JUDITH VA TROUVER HOLOPHERNE.

(Même année, 699 ans avant J.-C.)



Après qu’ils furent partis, Judith entra dans son oratoire, et, se couvrant la tête de cendre, elle se prosterna devant le Seigneur, et lui adressa une belle et longue prière, qu’elle termina ainsi :

« Faites, Seigneur, que la tête de cet orgueilleux Holopherne soit coupée par sa propre épée ! Qu’il soit pris par ses propres yeux dans le piège de ma beauté ! Qu’il soit frappé par l’agrément des paroles qui sortiront de mes lèvres ! Donnez-moi assez de constance dans le cœur pour le mépriser, et assez de force pour le perdre. Ce sera un monument glorieux pour votre nom que ce grand guerrier périsse par la main d’une femme. »

Henriette. Comment ! elle veut aller le tuer toute seule au milieu de toute son armée ? Jamais elle ne le pourra.

Grand’mère. Elle ne le pourrait certainement pas sans la protection de Dieu. Mais sa confiance sera récompensée, comme tu vas le voir.

Judith, ayant terminé sa prière, se releva ; elle appela une de ses servantes de confiance ; elle quitta les habits de veuve qu’elle portait depuis trois ans ; elle se lava et se parfuma tout le corps ; elle frisa ses cheveux, mit une superbe coiffure, se revêtit des habits magnifiques qu’elle avait portés jadis, avant qu’elle fût veuve ; elle mit des chaussures très-riches, des bracelets, des pendants d’oreilles, des bagues et ses plus beaux ornements.

Dieu ajouta un nouvel éclat à la beauté de cette sainte femme, afin qu’elle parût à tous d’un charme incomparable. Judith fit porter avec elle, par la jeune fille qui la servait, un panier dans lequel elle mit du vin, un vase d’huile, de la farine, des figues sèches, du pain et du fromage.

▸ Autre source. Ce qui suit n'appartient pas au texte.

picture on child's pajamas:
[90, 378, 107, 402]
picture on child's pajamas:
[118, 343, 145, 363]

Paul. Pourquoi emporte-t-elle de quoi manger ? elle en aurait trouvé dans le camp d’Holopherne.

Grand’mère. Elle ne voulait pas se nourrir de viandes consacrées aux idoles. Ensuite elle ne voulait rien recevoir des ennemis de Dieu et de son pays.

Elles arrivèrent à la porte de la ville où l’attendaient Ozias et les Anciens. Tous furent frappés d’étonnement en la voyant si admirablement belle. Ils ne lui firent pourtant aucune demande, et Ozias lui dit seulement :

« Que le Dieu de nos pères vous donne sa grâce, qu’il affermisse toutes les résolutions de votre cœur, et que votre nom soit au nombre des saints et des justes ! » Les autres répondirent : « Ainsi soit-il ! ainsi soit-il ! » Et Judith, priant Dieu, passa la porte avec la fille qui la suivait.